A winter portrait of Champale and one of his daughters.

“We talked about that. He never liked to be called Prdra,” said Marlene Lane, who managed the Carousel II, Knoxville’s leading gay bar, for decades. “After the club closed, he told me to keep calling him Champale, and as far as pronouns go, I went back and forth on ‘he’ and ‘she.’ He told me, ‘Don’t ever worry about it. ‘She’s fine.’”

Carl Ridenour (stage name Angel Collins) and Kandi Karrington were her mentors and later her roommates, co-headliners and lifelong friends.

“At first she was kind of rough looking, but everybody saw her potential,” Ridenour said. “She was doing music nobody’d ever done before – sort of the beginning of hip-hop – ‘I’ve got a meeting in the ladies’ room.’ She was bouncy and all over the stage and could really dance. We’d come out of the dressing room and just watch her. We sort of groomed her – helped with makeup, clothes, although most of it she did herself. She developed pretty fast.”

Karrington said Champale developed into a stellar performer and “one of the best (masters of ceremonies) ever. She was an amazing person, so warm and funny and loving. Anytime someone was sick, anytime anyone needed help, Champale was there, because of the heart she had.”

When Karrington moved to Chicago, Champale went to stay with her for a week.

“She threw me out of my own kitchen so I couldn’t learn how to make her baked beans. Getting to show her Chicago was amazing to me, and when I returned home, she was one of the first people who came and saw me.”
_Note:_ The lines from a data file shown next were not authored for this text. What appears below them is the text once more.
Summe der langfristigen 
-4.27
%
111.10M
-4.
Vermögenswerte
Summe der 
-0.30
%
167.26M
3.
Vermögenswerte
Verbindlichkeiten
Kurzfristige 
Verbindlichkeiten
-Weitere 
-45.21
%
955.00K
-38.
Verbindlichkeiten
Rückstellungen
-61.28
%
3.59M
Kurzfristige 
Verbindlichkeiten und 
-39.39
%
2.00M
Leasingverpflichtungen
Champale became a stalwart in Knoxville’s gay community, volunteering to help when money or moral support was needed. She also became an essential cog in the daily life of the Carousel II, which closed in 2013, the year before her cancer diagnosis. Besides being an on-stage star, she was the show director and worked the day shift as janitor/custodian to make extra money for her daughters, who were never allowed to see her in drag when they were young.

Lane kept up with Champale after the club closed, and was happy to hear that she was excelling in the classes she was taking at Virginia College, although her plan to enter the medical field was soon derailed when she was diagnosed with lymphoma. As she became sicker, people she’d helped in the past stepped up to return the favor. The Edge (one of Knoxville’s newer gay clubs) sponsored a fundraiser to help after Champale became disabled.
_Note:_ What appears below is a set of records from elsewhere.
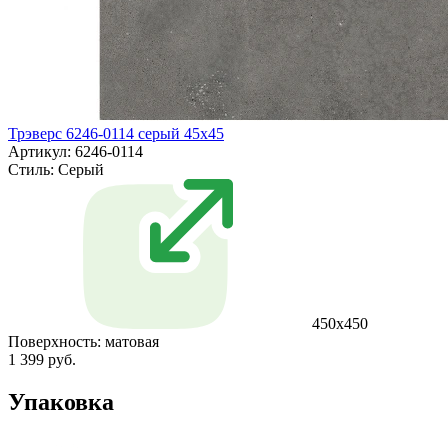
Трэверс 6246-0114 серый 45x45
Артикул: 6246-0114
Стиль:
Серый
450x450
Поверхность:
матовая
1 399 руб.
Упаковка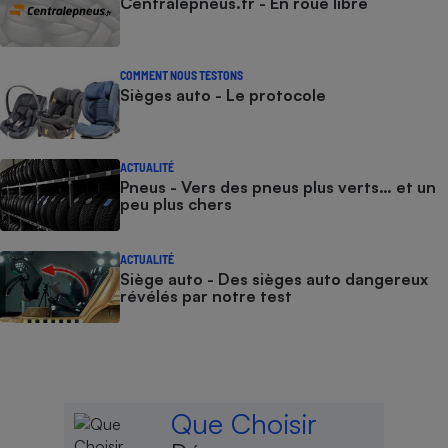
Centralepneus.fr - En roue libre
COMMENT NOUS TESTONS
Sièges auto - Le protocole
ACTUALITÉ
Pneus - Vers des pneus plus verts… et un
peu plus chers
ACTUALITÉ
Siège auto - Des sièges auto dangereux
révélés par notre test
Que Choisir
Tony Cooper, who performed as Tony “The Talk of the Town” Carlisle, is another longtime friend. He was struck by the atmosphere at the funeral.

“It was packed. We got there early, and pretty soon, every pew was full. Caucasians, African Americans, family and friends. It was very diverse and packed with people who loved and respected her. She touched a lot of people’s hearts and is somebody that won’t be forgotten. I know I won’t.”